**Job:** Please find every line in the data below that contains the string "Rettich" with the same capitalization, and copy each of those lines.

**Given data:**
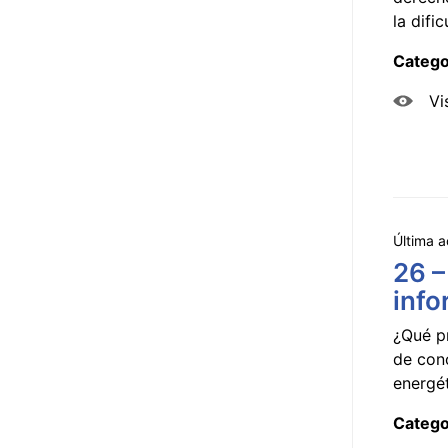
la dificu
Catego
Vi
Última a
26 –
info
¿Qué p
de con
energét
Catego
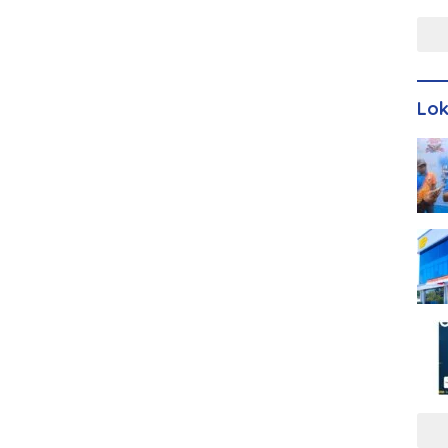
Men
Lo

---

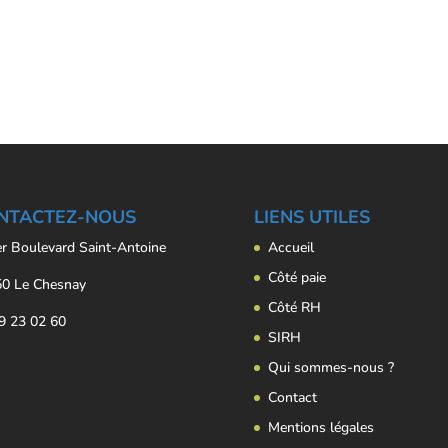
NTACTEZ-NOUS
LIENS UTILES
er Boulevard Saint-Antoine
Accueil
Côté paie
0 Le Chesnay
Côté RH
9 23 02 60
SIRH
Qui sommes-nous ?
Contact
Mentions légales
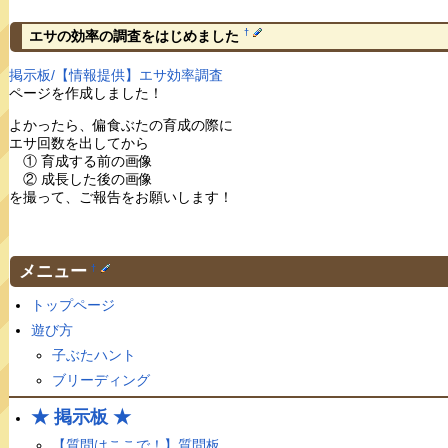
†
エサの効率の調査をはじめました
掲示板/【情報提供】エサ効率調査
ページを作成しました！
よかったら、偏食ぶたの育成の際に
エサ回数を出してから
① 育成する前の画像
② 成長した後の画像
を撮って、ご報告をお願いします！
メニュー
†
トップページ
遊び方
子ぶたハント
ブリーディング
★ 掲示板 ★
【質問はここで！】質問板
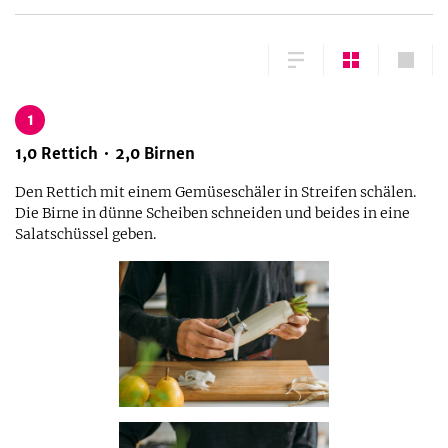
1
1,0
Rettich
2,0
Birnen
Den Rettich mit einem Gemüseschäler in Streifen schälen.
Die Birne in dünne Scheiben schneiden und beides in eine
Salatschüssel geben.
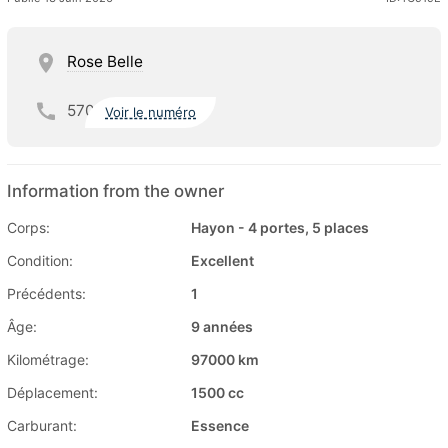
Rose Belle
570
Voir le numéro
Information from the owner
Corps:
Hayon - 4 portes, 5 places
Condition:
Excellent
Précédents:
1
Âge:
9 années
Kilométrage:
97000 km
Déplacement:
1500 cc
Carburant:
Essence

**Response to the exercise:**
Rettich
Den Rettich mit einem Gemüseschäler in Streifen schälen.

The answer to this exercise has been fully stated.